The partnership comes at a time when most research institutions face increased funding challenges. While the University of Rochester Medical Center doubled its funding in the last seven years to $210 million, more than half came from the National Institutes of Health (NIH), the lead federal agency for the support of medical research. Growth in NIH funding has slowed dramatically in recent years, and most academic research centers in response have sought alternative funding sources, including biotech and pharmaceutical companies. Industry, at the same time, has become more interested in partnering with academic research centers as an efficient source of new ideas.
"These awards are crucial because they drive forward truly worthwhile research projects that otherwise may have been frozen for years in funding limbo," said Howard J. Federoff, M.D., Ph.D., senior associate dean for basic science research at the University of Rochester School of Medicine and Dentistry. "In the current environment, there is great value in seeking out partnerships that increase the ability of universities to do research and of companies to deliver new treatments to patients."
The fund's review committee, consisting of members from the medical center and Johnson & Johnson, received 42 research concept proposals from medical center scientists as part of the first round. Applications were reviewed by the medical center's Office of Corporate Alliances (OCA), J&J and by 25 faculty members with expertise in relevant areas. Each paper was scored based on the whether the research described was truly new, had potential of significant impact on patients, had overall scientific merit and feasibility and on capability of the research team itself. Co-developed by OCA and Johnson & Johnson's Corporate Office of Science and Technology (COSAT), the fund is also focused on development of therapeutic areas and technology platforms of strategic interest to J&J for potential product development. To qualify, research projects had to have arrived at the stage where a carefully designed study could provide preliminary proof that the work can advance treatment or improve diagnosis.

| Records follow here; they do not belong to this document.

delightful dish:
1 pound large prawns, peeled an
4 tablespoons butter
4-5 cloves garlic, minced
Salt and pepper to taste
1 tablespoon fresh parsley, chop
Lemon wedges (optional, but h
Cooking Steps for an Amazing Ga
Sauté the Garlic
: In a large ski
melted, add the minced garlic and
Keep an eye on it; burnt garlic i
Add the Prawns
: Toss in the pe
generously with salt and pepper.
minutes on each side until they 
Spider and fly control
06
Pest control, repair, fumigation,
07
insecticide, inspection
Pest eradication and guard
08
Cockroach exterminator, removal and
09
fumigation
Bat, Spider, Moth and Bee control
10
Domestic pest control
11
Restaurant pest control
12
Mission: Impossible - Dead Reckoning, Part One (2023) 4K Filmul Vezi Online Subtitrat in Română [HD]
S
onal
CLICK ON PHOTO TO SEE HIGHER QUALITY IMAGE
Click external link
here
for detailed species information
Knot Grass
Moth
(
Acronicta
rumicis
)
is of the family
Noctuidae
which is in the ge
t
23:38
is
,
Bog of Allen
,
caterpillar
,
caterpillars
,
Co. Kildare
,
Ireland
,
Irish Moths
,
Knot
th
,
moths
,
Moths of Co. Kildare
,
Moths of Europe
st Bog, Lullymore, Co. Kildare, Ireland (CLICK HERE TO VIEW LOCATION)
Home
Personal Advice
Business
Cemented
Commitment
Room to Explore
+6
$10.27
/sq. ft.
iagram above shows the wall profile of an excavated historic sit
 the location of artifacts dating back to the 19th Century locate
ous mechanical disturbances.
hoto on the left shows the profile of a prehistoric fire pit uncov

Awards will consist of what is termed "no rights" grants, meaning that Johnson & Johnson will have no special rights to any discoveries or patents that arise from research supported by the agreement. All intellectual property rights to the discoveries will be retained by the medical center and its inventors. J&J will fund will the project on a renewable basis with proposals solicited twice a year. The next round of applications is to be collected in mid-March.